**Work to complete:** Carry the national interest waiver decision forward from its last line, keeping its legal style.

**Selection:**

---

The Director of the Texas Service Center denied the petition, concluding that although the Petitioner 
qualified for classification as a member of the professions holding an advanced degree, he had not 
established that a waiver of the required job offer, and thus of the labor certification, would be in the 
national interest. 
On appeal, the Petitioner submits additional documentation and a brief asserting that he is eligible for 
a national interest waiver. In these proceedings, it is the petitioner's burden to establish eligibility for 
the immigration benefit sought. Section 291 of the Act, 8 U.S.C. ยง 1361. Upon de nova review , we 
will dismiss the appeal. 
I. LAW 
To establish eligibility for a national interest waiver, a petitioner must first demonstrate qualification 
for the underlying EB-2 visa classification, as either an advanced degree professional or an individual 
of exceptional ability in the sciences, arts, or business. Because this classification requires that the 
individual's services be sought by a U.S. employer, a separate showing is required to establish that a 
waiver of the job offer requirement is in the national interest. 
Section 203 (b) of the Act sets out this sequential framework: 
(2) Aliens who are members of the professions holding advanced degrees or aliens of 
exceptional ability. -
(A) In general. - Visas shall be made available ... to qualified immigrants who are 
members of the professions holding advanced degrees or their equivalent or 
who because of their exceptional ability in the sciences, arts, or business, will 
substantially benefit prospectively the national economy, cultural or 
educational interests, or welfare of the United States, and whose services in the 
sciences, arts, professions, or business are sought by an employer in the United 
States. 
(B) Waiver ofjob offer-
(i) National interest waiver. ... [T]he Attorney General may, when the Attorney 
General deems it to be in the national interest, waive the requirements of 
subparagraph (A) that an alien's services in the sciences, arts, professions, or 
business be sought by an employer in the United States.

---

Stored entries:
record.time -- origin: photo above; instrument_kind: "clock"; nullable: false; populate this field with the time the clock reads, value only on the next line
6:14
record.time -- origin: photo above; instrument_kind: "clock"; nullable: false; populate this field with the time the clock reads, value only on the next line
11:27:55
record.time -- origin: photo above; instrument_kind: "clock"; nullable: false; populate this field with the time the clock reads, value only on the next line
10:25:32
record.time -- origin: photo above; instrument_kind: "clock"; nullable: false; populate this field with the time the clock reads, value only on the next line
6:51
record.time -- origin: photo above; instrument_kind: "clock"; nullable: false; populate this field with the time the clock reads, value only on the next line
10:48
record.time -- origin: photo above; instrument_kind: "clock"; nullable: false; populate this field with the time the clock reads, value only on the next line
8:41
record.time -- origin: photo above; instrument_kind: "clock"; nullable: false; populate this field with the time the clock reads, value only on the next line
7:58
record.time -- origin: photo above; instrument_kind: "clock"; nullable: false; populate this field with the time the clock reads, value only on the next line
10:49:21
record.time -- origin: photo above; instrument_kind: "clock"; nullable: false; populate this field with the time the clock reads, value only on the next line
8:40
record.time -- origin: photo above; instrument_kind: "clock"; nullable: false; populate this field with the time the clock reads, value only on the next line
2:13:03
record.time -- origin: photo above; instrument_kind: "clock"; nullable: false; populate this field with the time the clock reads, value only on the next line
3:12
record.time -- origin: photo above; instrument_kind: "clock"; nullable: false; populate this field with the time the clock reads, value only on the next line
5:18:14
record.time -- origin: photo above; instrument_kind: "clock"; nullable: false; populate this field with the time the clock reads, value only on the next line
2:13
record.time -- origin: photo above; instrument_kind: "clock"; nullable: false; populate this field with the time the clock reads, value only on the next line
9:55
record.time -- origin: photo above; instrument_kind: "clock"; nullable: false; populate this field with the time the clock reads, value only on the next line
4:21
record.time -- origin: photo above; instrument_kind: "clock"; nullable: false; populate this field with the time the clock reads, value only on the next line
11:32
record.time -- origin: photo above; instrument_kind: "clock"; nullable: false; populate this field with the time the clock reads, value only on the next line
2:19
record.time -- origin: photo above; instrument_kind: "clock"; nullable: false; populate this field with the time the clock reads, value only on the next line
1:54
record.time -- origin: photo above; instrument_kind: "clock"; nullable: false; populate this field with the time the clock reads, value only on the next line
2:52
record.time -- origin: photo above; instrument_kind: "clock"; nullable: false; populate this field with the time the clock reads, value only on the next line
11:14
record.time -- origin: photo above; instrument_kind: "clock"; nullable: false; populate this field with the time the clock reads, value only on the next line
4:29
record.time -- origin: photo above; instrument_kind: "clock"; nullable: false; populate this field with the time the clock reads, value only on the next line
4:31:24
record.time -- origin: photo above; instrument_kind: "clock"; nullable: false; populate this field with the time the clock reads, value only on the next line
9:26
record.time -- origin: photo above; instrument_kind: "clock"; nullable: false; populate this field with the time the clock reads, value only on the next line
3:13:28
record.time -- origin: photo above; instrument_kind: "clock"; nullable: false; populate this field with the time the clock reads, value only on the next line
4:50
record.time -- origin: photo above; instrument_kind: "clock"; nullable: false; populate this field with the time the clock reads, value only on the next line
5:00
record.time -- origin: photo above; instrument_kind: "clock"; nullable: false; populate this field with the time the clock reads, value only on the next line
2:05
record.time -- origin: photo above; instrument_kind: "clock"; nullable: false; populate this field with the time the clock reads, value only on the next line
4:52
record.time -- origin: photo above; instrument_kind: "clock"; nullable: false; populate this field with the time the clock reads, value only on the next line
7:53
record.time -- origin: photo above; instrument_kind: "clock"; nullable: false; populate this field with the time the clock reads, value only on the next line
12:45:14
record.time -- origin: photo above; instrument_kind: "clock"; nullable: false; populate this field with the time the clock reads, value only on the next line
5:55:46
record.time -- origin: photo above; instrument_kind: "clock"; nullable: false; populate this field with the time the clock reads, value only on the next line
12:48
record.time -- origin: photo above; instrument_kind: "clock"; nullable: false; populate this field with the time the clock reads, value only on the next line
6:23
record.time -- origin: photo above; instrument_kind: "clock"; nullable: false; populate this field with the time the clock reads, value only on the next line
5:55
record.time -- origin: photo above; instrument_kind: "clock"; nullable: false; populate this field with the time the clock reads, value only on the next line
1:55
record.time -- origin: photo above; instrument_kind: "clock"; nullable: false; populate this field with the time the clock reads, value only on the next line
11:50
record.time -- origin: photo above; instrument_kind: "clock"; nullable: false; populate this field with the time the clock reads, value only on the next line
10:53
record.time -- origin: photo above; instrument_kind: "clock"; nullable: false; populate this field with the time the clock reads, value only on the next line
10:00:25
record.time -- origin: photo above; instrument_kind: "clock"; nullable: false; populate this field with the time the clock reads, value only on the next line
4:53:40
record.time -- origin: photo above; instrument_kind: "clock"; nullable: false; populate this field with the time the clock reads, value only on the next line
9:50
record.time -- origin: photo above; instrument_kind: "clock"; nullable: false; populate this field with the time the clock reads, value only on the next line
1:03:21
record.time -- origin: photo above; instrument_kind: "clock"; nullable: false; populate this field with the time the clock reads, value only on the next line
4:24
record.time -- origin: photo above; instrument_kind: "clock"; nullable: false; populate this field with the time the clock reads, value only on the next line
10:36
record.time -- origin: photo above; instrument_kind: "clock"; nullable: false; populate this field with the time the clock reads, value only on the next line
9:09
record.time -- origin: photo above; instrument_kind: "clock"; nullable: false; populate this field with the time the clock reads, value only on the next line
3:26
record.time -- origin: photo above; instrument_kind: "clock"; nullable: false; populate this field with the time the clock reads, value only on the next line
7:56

---

**Reply:**
While neither the statute nor the pertinent regulations define the term "national interest," we set forth 
a framework for adjudicating national interest waiver petitions in the precedent decision Matter of 
Dhanasar, 26 I&N Dec. 884 (AAO 2016). Dhanasar states that after a petitioner has established 
eligibility for EB-2 classification, U.S. Citizenship and Immigration Services (USCIS) may, as matter 
of discretion, 1 grant a national interest waiver if the petitioner demonstrates: (1) that the noncitizen's 
proposed endeavor has both substantial merit and national importance; (2) that the noncitizen is well 
positioned to advance the proposed endeavor; and (3) that, on balance, it would be beneficial to the 
United States to waive the requirements of a job offer and thus of a labor certification. 
The first prong, substantial merit and national importance, focuses on the specific endeavor that the 
noncitizen proposes to undertake. The endeavor's merit may be demonstrated in a range of areas such 
as business, entrepreneurialism, science, technology, culture, health, or education. In determining 
whether the proposed endeavor has national importance, we consider its potential prospective impact. 
The second prong shifts the focus from the proposed endeavor to the noncitizen. To determine 
whether they are well positioned to advance the proposed endeavor, we consider factors including, but 
not limited to: the individual's education, skills, knowledge and record of success in related or similar 
efforts; a model or plan for future activities; any progress towards achieving the proposed endeavor; 
and the interest of potential customers, users, investors, or other relevant entities or individuals.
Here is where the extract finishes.